SOURCE MATERIAL
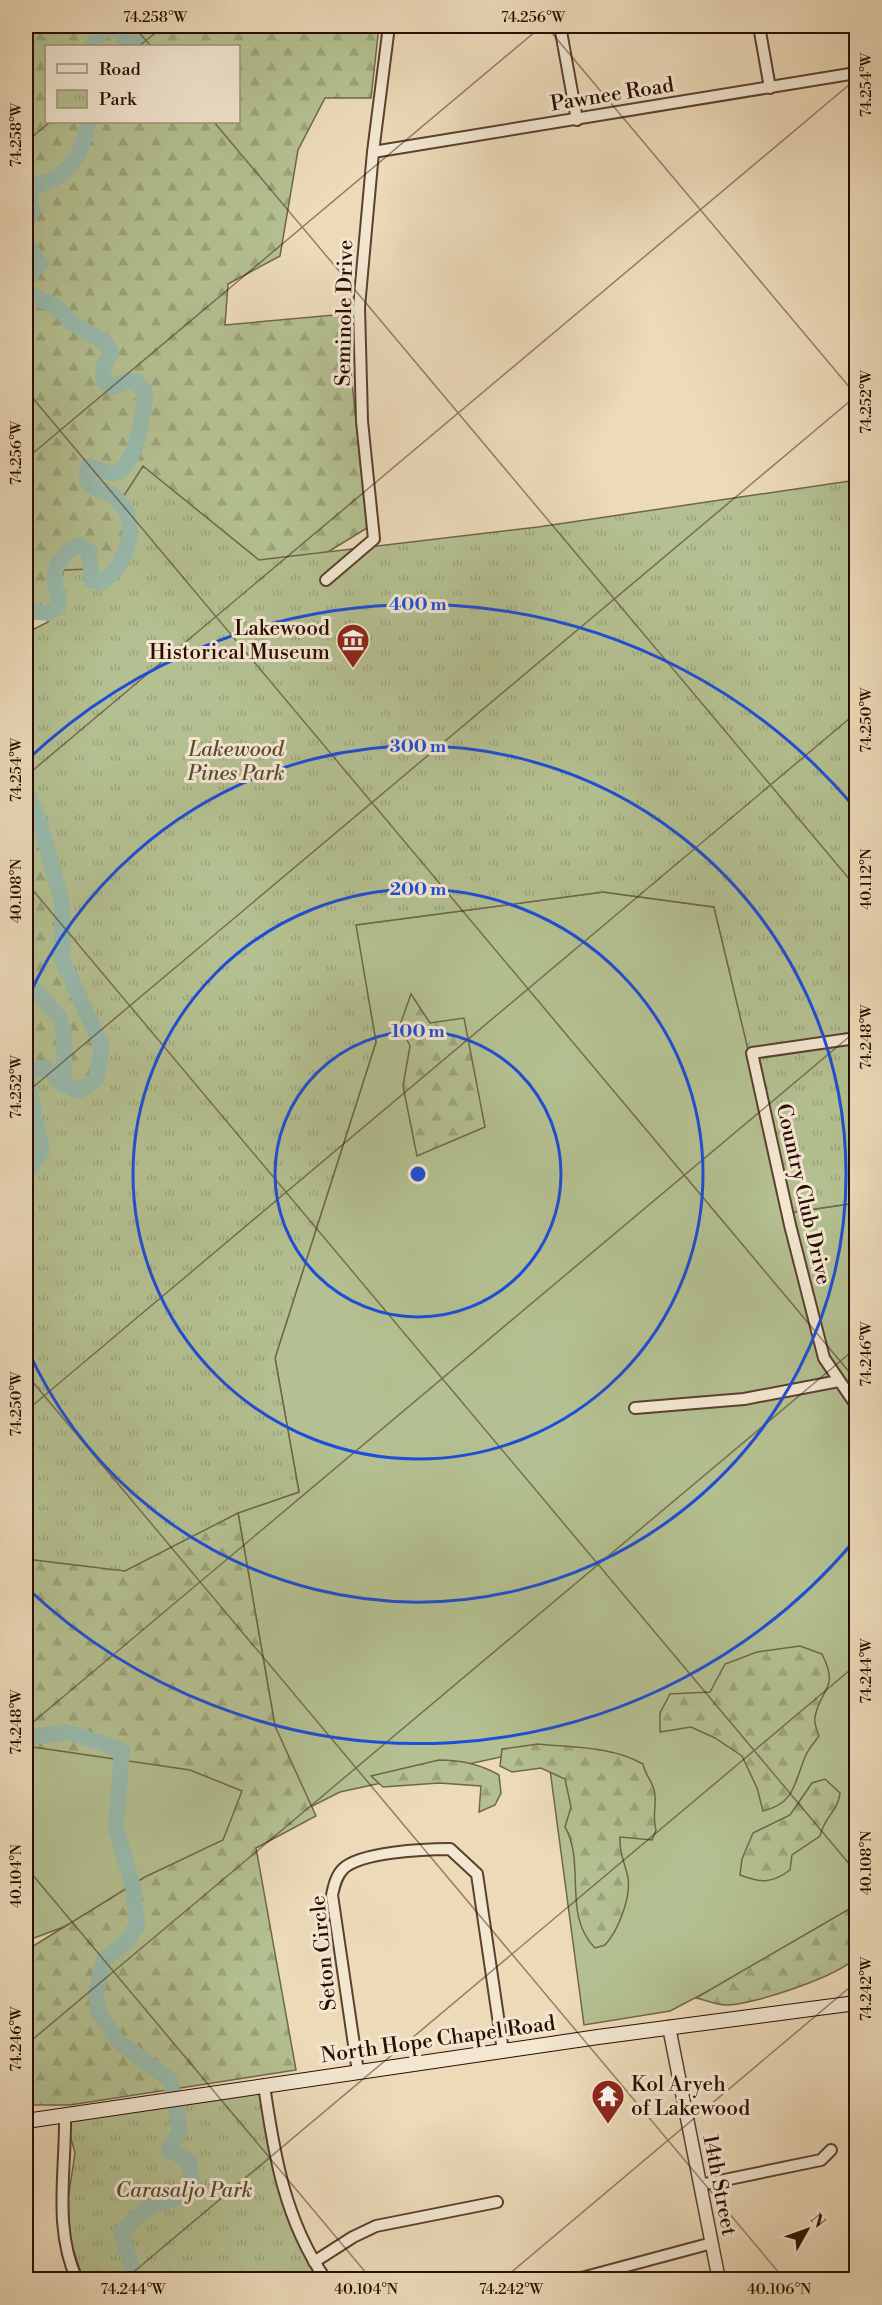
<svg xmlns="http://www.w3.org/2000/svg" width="882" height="2305" viewBox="0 0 882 2305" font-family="'Libre Bodoni',serif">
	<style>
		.grass { fill: #b4c091; stroke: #706648; stroke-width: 1.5 }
		.forest { fill: url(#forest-firs); stroke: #706648; stroke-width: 1.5; fill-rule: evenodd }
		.park { fill: url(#park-tufts); stroke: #706648; stroke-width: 1.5 }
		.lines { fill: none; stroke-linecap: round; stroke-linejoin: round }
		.river { stroke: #99bbae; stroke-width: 16 }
		.minor-casing { stroke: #5b402e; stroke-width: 14 }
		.tertiary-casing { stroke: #5b402e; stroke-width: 15 }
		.secondary-casing { stroke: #2b0c00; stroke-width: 16 }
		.minor { stroke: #f3e7d2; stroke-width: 10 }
		.tertiary { stroke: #f3e7d2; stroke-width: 12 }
		.secondary { stroke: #f3e7d2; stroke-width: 14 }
		.ticks { fill: none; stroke: #2b0c00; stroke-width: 1.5; stroke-opacity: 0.45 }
		.ring { fill: none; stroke: #1d4ed8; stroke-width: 3 }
		.labels { text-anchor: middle; stroke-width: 6; stroke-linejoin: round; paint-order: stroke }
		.street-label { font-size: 21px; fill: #2b0c00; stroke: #f3e7d2 }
		.poi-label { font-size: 21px; fill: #2b0c00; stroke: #f3e7d2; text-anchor: end }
		.park-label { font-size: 21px; font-style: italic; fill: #5b4b33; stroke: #f3e7d2 }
		.centre { fill: #1d4ed8; stroke: #f3e7d2; stroke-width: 3 }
		.ring-label { font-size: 18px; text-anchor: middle; font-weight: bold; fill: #1d4ed8; stroke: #f3e7d2; stroke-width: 6; stroke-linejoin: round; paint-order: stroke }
		.neatline { fill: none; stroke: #2b0c00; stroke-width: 2 }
		.ticks-label { font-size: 15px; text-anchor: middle; fill: #2b0c00 }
	</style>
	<defs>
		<pattern id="forest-firs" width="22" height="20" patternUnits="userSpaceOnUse" patternTransform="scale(1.5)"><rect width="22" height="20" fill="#b4c091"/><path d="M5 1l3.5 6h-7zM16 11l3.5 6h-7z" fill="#9ba47b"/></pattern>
		<pattern id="park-tufts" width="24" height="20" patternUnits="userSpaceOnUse" patternTransform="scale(1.5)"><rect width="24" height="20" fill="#b4c091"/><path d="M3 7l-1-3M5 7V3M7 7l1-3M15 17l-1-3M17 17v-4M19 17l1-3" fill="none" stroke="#9ba47b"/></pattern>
	</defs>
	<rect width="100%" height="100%" fill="#ecdab9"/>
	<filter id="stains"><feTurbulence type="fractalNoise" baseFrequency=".00333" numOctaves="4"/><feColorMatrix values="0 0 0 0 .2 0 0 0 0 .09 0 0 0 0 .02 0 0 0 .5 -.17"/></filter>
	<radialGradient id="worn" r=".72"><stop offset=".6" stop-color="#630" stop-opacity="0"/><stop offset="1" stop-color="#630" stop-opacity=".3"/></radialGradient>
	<path class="grass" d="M603,892L714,907L788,1213L856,1203V1914L670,2011L584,2025L547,1747L340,1792L174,1876L61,1928L26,1941V1739L275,1726L238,1513L299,1492L275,1358L376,1042L355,925Z"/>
	<path class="forest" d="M26,26H379L371,98H325L298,150L280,256L228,284L225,325L345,314L367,528L259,594L153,521L94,589L26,623ZM46,46H238V122H46Z
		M26,650L238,1513L275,1726L316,1816L256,1848L296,2070L70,2105H26V1947L35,1945L145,1877L223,1840L242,1791L190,1770L26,1746Z
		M411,994L430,1023L464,1018L485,1127L417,1156L403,1086L410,1046L400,1025Z
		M800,1646L822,1654C840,1690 820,1688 815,1717C814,1723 817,1731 819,1736C814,1743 808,1749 805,1757C794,1784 795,1803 763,1811L757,1788L742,1756L715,1738L691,1727L660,1732V1713L670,1694L710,1692L725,1664L757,1652Z
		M538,1744C575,1748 610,1746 643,1764C645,1774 650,1778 653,1787C659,1801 651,1814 656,1830L652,1840L620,1837C619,1855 625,1862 628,1878C631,1898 618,1931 605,1945L595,1948C562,1915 586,1863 565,1827L571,1807L565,1779L541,1768L512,1772L500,1766L502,1749Z
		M439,1760C461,1760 480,1764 499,1775L501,1793L495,1805L479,1812L481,1786L439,1783L383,1787L371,1776Z
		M825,1779L840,1793C838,1812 825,1815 820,1836L792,1855L790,1870C771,1884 761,1883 740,1875L742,1859L753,1833L790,1815L812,1783Z
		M856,1905V1957C840,1976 755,2004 728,2005C718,2006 706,2000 696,1998Z"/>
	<path class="park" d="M143,466L259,560L538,527L856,480V1203L787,1213L714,907L603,892L356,925L376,1042L275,1358L299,1492L238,1513L125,1571L26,1559V1175L42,1150L26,1076L34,1070L47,1068L59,1082L78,1090L96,1080L102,1048L62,959V902L42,830L26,808V633L48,622L64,570L90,569L100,584L121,564L126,521L118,505Z
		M264,2085L284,2194L326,2279H83L70,2239L68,2200L75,2153L65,2116Z"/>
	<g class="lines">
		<path class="river" d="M92,46L99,35L110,28L120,30L125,41L132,45L143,26
			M26,223L33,210C30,203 27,198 31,192C35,183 43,183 51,180C72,172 86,143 88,122
			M26,243L40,263L26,281
			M26,292L58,308L72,323L105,342L111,352L103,369L104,381L112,387L129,381L136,382L145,392C144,409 136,475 111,473C103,472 95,468 88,466C87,473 85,479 90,484C95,491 108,491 115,497C142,520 128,565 102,582L92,581L89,551L78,545C64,551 52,568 55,584C57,594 60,597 58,608L49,613L26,611
			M26,981L58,1015L64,1031V1074L59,1082
			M26,1175L42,1150L26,1076L34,1070L47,1068L59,1082L78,1091L96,1080L102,1047L62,959V902L42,830L29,797
			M26,1359V1363
			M26,1738L67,1732L122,1750L116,1828L133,1887L137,1924L128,1940L104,1960L96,1994L98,2011L117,2040L170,2080L180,2129L169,2150L189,2161L193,2185L188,2195C158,2203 140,2208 121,2234L136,2280"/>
		<g class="minor-casing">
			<path id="minor" d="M560,26L577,120
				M759,26L770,88
				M373,152L856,73
				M326,580L374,539L362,421L359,307L373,152L389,26
				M856,1038L752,1053L790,1225L824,1358L856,1405
				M635,1408L744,1399L839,1381
				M358,2072L332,1895C334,1886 336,1876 343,1869C360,1852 425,1849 450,1849L477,1874L503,2051
				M264,2085C274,2155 285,2221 326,2280
				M65,2116C66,2171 53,2228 77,2280
				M700,2185L821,2160L831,2150
				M314,2262L353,2237L376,2226L497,2202
				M574,2280L712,2243"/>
		</g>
		<g class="tertiary-casing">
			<path id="tertiary" d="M669,2027L719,2280"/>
		</g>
		<g class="secondary-casing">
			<path id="secondary" d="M26,2121L598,2037L856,2003"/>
		</g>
		<use href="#minor" class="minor"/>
		<use href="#tertiary" class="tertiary"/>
		<use href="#secondary" class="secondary"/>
	</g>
	<path class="ticks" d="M133,26L151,46M546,26L856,395M139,46L164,26M214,122L856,887M26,142L50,122M26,390L856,1380M26,459L542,26M26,776L856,79M26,882L856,1872M26,1093L856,396M26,1374L785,2280M26,1411L856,713M26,1728L856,1031M26,1867L372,2280M26,2045L856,1348M124,2280L856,1665M502,2280L856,1982"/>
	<g class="ring">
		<circle cx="418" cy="1174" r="143"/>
		<circle cx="418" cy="1174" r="285"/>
		<path d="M27 1000A428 428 0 1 1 27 1348"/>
		<path d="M855 1540A570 570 0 0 1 26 1587M26 761A570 570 0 0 1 855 808"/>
	</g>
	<defs>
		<g id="museum-pin" transform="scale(1.725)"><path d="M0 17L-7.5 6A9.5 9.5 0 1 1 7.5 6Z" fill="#8f2418" stroke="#f3e7d2"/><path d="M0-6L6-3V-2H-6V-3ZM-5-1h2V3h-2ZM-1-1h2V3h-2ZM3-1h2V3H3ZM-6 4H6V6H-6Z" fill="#fff"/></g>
		<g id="temple-pin" transform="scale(1.725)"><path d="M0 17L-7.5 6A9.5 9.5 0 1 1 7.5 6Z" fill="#8f2418" stroke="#f3e7d2"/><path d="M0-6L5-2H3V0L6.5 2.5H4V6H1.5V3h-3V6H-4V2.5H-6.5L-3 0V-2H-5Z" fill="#fff"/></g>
	</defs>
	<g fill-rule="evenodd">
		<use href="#museum-pin" x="353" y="640"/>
		<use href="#temple-pin" x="608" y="2096"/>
	</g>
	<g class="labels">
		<g class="street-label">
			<text transform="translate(612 94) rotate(-9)" y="7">Pawnee Road</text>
			<text transform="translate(344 313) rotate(-89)" y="7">Seminole Drive</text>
			<text transform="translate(804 1194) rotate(77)" y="7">Country Club Drive</text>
			<text transform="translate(323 1953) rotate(-96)" y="7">Seton Circle</text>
			<text transform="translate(438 2039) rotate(-8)" y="7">North Hope Chapel Road</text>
			<text transform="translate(720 2185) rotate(79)" y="7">14th Street</text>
		</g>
		<g class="poi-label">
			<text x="330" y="635">Lakewood<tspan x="330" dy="24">Historical Museum</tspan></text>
			<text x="631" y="2091" text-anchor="start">Kol Aryeh<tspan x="631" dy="24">of Lakewood</tspan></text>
		</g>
		<g class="park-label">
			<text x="236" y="756">Lakewood<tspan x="236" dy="24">Pines Park</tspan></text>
			<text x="184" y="2197">Carasaljo Park</text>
		</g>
	</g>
	<circle cx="418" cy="1174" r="9" class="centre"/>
	<g class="ring-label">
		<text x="418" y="610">400 m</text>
		<text x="418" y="752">300 m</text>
		<text x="418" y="895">200 m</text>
		<text x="418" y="1037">100 m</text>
	</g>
	<rect width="882" height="2305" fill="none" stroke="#ecdab9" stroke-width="66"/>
	<rect x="45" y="45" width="195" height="78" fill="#f3e7d2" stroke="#a38f7e" stroke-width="1.5"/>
	<rect x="57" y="64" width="30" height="9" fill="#f3e7d2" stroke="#a38f7e" stroke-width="1.5"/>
	<text x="99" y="75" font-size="18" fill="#2b0c00">Road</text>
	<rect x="57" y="90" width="30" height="18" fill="url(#park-tufts)" stroke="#a38f7e" stroke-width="1.5"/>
	<text x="99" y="105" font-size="18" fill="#2b0c00">Park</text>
	<g transform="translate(807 2230) rotate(50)" stroke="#f3e7d2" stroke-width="4.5" paint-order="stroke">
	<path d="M0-4.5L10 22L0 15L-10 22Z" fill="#2b0c00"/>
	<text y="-9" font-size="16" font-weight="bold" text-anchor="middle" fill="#2b0c00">N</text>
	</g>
	<rect x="33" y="33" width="816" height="2239" class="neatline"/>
	<g class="ticks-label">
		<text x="155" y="22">74.258°W</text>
		<text x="533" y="22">74.256°W</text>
		<text transform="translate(866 85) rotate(-90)" y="5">74.254°W</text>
		<text transform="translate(16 135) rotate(-90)" y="5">74.258°W</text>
		<text transform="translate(866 402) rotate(-90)" y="5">74.252°W</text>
		<text transform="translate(16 453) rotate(-90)" y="5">74.256°W</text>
		<text transform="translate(866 720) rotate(-90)" y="5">74.250°W</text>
		<text transform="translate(16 770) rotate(-90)" y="5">74.254°W</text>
		<text transform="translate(866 879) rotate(-90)" y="5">40.112°N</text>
		<text transform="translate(16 891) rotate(-90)" y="5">40.108°N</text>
		<text transform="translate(866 1037) rotate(-90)" y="5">74.248°W</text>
		<text transform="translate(16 1087) rotate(-90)" y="5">74.252°W</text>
		<text transform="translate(866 1354) rotate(-90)" y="5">74.246°W</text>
		<text transform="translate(16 1404) rotate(-90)" y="5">74.250°W</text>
		<text transform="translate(866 1671) rotate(-90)" y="5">74.244°W</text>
		<text transform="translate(16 1722) rotate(-90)" y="5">74.248°W</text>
		<text transform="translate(866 1863) rotate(-90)" y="5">40.108°N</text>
		<text transform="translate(16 1876) rotate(-90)" y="5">40.104°N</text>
		<text transform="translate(866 1989) rotate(-90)" y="5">74.242°W</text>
		<text transform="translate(16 2039) rotate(-90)" y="5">74.246°W</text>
		<text x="133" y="2294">74.244°W</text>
		<text x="366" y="2294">40.104°N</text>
		<text x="511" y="2294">74.242°W</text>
		<text x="779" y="2294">40.106°N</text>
	</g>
	<rect width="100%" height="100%" filter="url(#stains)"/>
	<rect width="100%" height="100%" fill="url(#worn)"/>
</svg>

WHAT THE TASK REQUIRES
Find the string "lines" in the records, then copy each line where it occurs.

SOLUTION FOR THIS EXERCISE
		.lines { fill: none; stroke-linecap: round; stroke-linejoin: round }
	<g class="lines">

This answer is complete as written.